Felix grew up the son of an hotelier, and perhaps as a result clearly has a passion for food and travel. Having just spent a week in Portland meeting his team at a new job at Tillson, he spent more than a few minutes raving about the raw little neck clams he had a Fore Street the night before and the smoked Old Fashioned from Blythe and Burrows.
“Promise me one thing,” he said earnestly when we told him we were skipping London and heading to Leeds for a our first two nights in England. “Go to an Indian restaurant and eat a curry, or order the Chicken Tikka Masala.”
Like most folks we’ve met since we left Portland on Thursday, he was puzzled by our choice of first-night city. Our seat-mate from Philly to Heathrow - a Londoner coming home from a work trip - joked that when her kids went back to school from a modest family holiday in Leeds, their globe-trotting counterparts made fun of them. “But we had a great time,” she said. “It’s a really nice city.”
Which seems to be the general consensus among most of the locals we met on our in-country travels north, even if they’re skeptical.
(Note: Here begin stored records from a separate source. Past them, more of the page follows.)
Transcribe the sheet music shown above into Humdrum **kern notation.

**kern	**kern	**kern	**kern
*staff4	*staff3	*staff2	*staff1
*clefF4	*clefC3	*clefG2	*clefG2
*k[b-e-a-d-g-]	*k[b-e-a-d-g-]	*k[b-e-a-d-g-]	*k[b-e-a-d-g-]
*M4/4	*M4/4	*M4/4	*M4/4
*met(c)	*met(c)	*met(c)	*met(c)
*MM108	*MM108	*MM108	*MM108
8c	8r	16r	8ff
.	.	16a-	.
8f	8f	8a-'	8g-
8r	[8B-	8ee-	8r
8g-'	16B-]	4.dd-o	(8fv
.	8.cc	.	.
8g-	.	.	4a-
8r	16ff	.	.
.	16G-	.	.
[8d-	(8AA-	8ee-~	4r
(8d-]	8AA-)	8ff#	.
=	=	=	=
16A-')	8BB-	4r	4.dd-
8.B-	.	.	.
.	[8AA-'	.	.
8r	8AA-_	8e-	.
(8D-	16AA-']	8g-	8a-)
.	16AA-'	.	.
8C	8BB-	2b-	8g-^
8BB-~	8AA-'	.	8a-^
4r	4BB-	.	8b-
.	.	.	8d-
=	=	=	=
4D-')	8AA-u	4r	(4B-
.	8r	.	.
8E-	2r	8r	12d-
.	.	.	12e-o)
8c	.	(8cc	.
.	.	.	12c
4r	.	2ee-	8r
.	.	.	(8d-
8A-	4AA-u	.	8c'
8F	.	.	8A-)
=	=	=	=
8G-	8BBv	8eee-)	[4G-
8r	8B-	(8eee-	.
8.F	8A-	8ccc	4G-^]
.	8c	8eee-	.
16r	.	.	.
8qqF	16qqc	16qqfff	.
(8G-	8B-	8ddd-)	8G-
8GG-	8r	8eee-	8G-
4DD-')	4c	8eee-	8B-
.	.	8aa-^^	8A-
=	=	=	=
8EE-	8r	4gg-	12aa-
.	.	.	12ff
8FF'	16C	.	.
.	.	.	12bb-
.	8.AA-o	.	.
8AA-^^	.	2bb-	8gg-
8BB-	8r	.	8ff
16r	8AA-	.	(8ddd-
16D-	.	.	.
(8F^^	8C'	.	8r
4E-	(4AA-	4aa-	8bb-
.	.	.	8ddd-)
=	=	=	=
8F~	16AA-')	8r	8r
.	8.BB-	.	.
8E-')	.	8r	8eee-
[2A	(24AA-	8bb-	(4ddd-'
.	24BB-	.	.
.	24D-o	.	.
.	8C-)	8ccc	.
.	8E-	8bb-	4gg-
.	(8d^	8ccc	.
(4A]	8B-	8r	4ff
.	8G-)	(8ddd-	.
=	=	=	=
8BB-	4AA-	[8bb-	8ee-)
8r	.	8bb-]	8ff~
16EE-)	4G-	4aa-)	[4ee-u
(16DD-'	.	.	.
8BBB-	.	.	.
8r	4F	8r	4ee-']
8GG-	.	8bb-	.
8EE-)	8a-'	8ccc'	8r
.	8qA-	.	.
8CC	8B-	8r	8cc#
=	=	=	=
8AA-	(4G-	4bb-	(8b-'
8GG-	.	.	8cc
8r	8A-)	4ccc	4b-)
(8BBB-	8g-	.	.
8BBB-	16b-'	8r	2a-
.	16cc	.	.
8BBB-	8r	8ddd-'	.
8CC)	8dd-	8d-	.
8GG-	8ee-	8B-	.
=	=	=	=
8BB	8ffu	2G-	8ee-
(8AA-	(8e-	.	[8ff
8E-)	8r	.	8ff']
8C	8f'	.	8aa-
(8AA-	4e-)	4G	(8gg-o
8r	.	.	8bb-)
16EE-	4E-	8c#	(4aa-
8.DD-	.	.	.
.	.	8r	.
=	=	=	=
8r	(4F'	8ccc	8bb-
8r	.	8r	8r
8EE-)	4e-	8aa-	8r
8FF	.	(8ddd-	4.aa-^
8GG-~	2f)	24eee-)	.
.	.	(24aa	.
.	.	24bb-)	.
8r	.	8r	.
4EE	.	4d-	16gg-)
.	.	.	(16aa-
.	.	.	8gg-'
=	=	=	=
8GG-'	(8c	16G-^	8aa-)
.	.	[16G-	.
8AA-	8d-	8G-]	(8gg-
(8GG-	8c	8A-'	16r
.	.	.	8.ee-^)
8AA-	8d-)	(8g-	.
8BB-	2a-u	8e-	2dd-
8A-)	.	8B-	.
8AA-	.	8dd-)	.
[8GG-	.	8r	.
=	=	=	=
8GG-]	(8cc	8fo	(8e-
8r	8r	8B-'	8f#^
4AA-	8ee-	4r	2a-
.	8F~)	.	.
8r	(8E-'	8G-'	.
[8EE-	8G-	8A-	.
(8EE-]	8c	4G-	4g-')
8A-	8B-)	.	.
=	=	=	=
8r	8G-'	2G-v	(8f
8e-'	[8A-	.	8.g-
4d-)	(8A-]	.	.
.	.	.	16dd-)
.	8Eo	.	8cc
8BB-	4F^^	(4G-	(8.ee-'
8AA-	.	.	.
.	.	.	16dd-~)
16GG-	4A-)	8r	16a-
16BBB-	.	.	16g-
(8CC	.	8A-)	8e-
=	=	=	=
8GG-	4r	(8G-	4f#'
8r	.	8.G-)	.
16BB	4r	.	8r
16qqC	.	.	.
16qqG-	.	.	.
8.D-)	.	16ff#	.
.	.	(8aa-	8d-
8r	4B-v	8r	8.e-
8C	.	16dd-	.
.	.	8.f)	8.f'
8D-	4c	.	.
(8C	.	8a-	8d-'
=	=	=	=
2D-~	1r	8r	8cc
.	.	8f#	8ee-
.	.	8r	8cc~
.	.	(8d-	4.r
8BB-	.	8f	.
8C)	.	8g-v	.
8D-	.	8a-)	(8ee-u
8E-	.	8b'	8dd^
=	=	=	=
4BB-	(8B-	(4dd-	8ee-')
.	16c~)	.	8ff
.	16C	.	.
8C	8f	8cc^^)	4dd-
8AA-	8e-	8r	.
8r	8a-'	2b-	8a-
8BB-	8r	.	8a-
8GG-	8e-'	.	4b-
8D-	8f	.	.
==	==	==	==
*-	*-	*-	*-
Catherine and Dean, our front row companions on the seven-hour northbound bus ride from Heathrow told us that Leeds has a pretty great music scene, and plenty of restaurants and bars.
Last night, after walking the 5 minutes from the Leeds city bus station to our alley apartment in the center of town, we wandered out into the still-light night in search of something to eat. At 9:30 the bars were just starting to spill out onto the out door patios, and we could hear the bands tuning up as we walked along Call Lane. I was reminded of Alina’s joy at re-discovering life after dark in Madrid. The crowd here is young, but to me, reveling in the warm, wet half dusk of a Friday night, it felt like a miniature multi-cultural NOLA with a vintage rockabilly vibe. Even after a day and a half of travel, I felt invigorated - perhaps inspired in part by that bus station chat - from the dramatic change in my routine.
Amid the crush of the high stone buildings that line the streets here, we found a tiny, mostly empty Indian cafe, the telltale aroma of curry and tikka advertising its menu. With a shared look and a common goal, Steve and I entered the brightly colored space and saw to a promise we made along the way.